When it came to school, just as he did in the military, Treseder excelled. After two years he graduated with honors and received an associate's degree in economics and liberal arts.
For a kid who "barely made it out of high school," he had come a long way.
"I don't think that a normal student can go to school for 22 years uninterrupted. I think it's a really bad idea and I'm glad I took the time off," he says.
He is also glad he took the community college route and attributes it to a great deal of his success.
"I don't wonder for a second if it was the best thing to do," he says. "I know more after two years of going to West Valley College than I would have if I had gone to any UC. My bachelor's degree will come from that other university, either Stanford or Berkeley, but it's a combination of so many other things."
As his last year at West Valley began to wind down, Treseder's father took him on a cruise for spring break. The day he returned, a package was waiting for him and its contents would change the course of his life.
Treseder was one of the many Marine reserves being called back to active duty.
"It's weird because it hits you kind of hard; it hit me kind of hard. You get this feeling in the middle of your chest. It's an awakening realization that your life's going to be put on hold, but I don't think I really felt anything," he says.
When he reports for duty in October, one month after he should have started college, he will be attached to the First Marine Expeditionary Force. And though he never saw combat in his first tour of duty, this time, he says, he will most likely be sent to Iraq.
Still, he is not left wondering why the Marine Corps is doing this to him at a time when he should be preparing for a new, exciting life at one of the state's top universities. In his mind he still feels like he owes them.
"I'm not going to get upset because there is nothing I can do about it," he says. "That's the way I've lived the last 2 1/2 years as I've seen the war get progressively worse. I knew the chances were pretty good that I would get that letter. But living your life in fear of getting a letter that's telling you you're going to have to go somewhere is the wrong way to live."
Ruth Treseder knew the day would be coming when her grandson would be leaving her, but she says she wishes it were for different reasons.
"I wish he didn't have to go and could carry on with his schooling and his life here. But he's very manly about it and feels he needs to live up to his responsibility," she says. "He's going to do what's right and he knows it's not going to hurt him."
Some people might be bitter about the timing, but Treseder says he wouldn't even be thinking about Berkeley or Stanford had it not been for the Marine Corps.

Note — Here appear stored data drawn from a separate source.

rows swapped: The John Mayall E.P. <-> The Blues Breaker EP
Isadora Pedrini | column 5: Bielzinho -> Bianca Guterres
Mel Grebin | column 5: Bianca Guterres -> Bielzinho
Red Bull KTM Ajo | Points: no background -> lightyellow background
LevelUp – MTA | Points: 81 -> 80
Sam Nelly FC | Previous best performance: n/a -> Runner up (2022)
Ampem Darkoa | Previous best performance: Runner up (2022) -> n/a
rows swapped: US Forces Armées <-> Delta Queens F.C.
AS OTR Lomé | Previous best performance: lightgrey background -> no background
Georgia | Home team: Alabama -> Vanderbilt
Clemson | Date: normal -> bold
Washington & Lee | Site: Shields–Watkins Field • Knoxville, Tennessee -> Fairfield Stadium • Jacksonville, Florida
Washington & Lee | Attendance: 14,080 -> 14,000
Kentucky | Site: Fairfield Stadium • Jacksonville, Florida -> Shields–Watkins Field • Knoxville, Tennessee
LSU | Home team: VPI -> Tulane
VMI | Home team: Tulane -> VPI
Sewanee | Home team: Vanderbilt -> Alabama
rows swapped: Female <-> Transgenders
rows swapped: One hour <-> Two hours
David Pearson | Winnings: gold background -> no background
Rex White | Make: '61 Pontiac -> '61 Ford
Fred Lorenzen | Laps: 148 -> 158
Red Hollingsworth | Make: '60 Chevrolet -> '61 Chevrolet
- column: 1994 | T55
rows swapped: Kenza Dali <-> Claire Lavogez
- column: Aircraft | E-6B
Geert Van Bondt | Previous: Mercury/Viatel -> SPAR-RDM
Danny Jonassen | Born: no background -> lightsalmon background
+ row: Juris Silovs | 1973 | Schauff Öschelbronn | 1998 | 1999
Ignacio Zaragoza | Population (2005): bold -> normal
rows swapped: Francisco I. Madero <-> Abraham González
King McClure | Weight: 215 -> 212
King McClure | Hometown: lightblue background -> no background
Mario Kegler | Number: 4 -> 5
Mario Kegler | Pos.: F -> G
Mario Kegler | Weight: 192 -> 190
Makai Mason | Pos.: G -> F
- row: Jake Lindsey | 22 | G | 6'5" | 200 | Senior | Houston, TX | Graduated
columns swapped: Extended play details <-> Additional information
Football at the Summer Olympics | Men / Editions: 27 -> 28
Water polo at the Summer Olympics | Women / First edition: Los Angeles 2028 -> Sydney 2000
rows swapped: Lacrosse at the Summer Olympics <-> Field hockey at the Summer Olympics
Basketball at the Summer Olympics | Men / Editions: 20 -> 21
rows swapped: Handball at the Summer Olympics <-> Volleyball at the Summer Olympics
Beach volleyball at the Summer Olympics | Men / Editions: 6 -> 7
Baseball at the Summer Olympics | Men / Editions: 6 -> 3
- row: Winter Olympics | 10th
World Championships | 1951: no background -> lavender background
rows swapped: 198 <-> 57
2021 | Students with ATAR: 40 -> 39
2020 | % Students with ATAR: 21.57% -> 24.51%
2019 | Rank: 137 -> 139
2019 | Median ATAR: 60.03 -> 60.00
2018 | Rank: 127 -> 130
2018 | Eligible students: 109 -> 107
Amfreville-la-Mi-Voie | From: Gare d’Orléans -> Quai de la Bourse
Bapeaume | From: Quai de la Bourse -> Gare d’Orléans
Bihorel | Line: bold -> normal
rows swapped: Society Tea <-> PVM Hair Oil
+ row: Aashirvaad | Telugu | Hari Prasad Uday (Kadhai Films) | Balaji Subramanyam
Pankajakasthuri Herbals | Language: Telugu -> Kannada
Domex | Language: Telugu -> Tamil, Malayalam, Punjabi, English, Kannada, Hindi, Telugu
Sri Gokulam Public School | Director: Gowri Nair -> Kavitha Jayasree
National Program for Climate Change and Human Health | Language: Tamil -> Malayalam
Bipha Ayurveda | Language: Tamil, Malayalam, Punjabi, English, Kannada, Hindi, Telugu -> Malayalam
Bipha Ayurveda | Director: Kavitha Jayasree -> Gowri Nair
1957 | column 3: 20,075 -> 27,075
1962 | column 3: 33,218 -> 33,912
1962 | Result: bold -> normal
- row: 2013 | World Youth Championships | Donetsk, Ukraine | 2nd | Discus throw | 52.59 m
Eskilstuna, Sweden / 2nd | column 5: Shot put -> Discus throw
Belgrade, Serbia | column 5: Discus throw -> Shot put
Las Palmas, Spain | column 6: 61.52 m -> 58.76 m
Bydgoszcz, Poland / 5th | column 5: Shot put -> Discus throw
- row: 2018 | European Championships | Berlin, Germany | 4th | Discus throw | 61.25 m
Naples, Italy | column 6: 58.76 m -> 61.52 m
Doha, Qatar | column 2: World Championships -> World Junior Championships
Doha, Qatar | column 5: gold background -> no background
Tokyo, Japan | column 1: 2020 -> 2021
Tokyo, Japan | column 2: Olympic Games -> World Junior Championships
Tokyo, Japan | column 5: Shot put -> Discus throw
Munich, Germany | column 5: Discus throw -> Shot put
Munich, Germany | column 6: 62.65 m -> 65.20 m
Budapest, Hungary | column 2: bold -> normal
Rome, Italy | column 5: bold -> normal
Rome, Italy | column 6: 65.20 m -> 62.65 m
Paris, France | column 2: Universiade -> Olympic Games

"Going from where I was in high school to the person I am right now is definitely a combination of upbringing and school, but a lot of it has to do with the Marine Corps--it's a crucible. It literally forges people, and I'm not capable of feeling angry at the Marine Corps for recalling me because it's just time in my life. But it's time in my life that would not have been spent constructively if I had never gone into the Marine Corps," he says.
The Marine Corps has made him who he is and paved the way for who he will become, and Treseder says he will proudly pay it back for all it's done for him.